Free · 10% of paid subscription revenue (no monthly fee)

Frequently asked questions

Is Substack free?

Yes for free newsletters with no subscriber limits. When you turn on paid subscriptions, Substack takes 10% of revenue plus Stripe's processing fee. So on a $10/month subscriber, you keep about $8.70.

Substack vs beehiiv, which should I pick?

Substack for first-time writers who want zero setup and built-in discovery. beehiiv for newsletters as a real business (no revenue cut, better growth tools, custom domain free). Substack wins on discovery; beehiiv wins on economics and creator control.
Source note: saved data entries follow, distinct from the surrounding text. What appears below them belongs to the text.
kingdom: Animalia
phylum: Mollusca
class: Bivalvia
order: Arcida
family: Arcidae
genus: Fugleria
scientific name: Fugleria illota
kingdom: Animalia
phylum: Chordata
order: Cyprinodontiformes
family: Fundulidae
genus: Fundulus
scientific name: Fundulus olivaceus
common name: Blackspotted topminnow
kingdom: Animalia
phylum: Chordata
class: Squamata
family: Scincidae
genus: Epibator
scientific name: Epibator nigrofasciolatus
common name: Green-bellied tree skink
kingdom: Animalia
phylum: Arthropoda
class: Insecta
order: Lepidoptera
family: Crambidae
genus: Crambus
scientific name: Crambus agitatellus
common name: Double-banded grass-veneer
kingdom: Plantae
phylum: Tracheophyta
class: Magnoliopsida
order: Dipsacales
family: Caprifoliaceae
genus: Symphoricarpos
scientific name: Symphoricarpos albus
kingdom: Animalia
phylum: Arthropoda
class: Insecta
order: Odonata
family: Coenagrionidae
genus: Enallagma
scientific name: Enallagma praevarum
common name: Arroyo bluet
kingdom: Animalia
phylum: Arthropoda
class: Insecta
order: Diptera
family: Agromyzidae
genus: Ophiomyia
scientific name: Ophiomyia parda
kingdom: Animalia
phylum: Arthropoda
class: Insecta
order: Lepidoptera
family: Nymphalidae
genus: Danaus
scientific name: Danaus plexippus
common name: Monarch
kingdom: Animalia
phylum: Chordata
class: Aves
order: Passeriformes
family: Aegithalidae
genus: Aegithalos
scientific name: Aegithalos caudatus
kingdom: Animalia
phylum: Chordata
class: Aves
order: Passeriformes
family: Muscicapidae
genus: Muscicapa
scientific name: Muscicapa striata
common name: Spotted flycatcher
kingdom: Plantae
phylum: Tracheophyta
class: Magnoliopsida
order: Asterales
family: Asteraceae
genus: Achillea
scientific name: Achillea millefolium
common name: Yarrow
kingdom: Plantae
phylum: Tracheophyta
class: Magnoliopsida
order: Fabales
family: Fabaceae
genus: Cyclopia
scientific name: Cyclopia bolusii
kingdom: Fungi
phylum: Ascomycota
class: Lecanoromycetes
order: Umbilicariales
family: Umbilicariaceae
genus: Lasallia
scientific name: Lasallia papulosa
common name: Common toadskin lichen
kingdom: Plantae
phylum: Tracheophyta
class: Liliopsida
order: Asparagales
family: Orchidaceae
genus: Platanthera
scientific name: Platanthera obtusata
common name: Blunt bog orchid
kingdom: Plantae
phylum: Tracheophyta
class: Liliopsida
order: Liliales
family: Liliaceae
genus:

Can I leave Substack and take my subscribers?

Yes. Substack lets you export all email subscribers as CSV and migrate Stripe customer relationships to your new platform. Beehiiv, Ghost, and Kit all have direct Substack importers. The 10% cut isn't a lock-in; growth on Substack is.

How do paid subscriptions work?

You set your price ($5-$200/month typical), Substack handles Stripe checkout and recurring billing. Subscribers get gated content via email and the web reader. Substack takes 10% plus Stripe's ~3%. Pay-outs land in your Stripe account on a normal schedule.

Does Substack moderate content?

Minimally. They've been explicit that they won't deplatform writers for political views and have hosted controversial newsletters. If you're concerned about being associated with edge content on the platform, Beehiiv or Ghost may align better.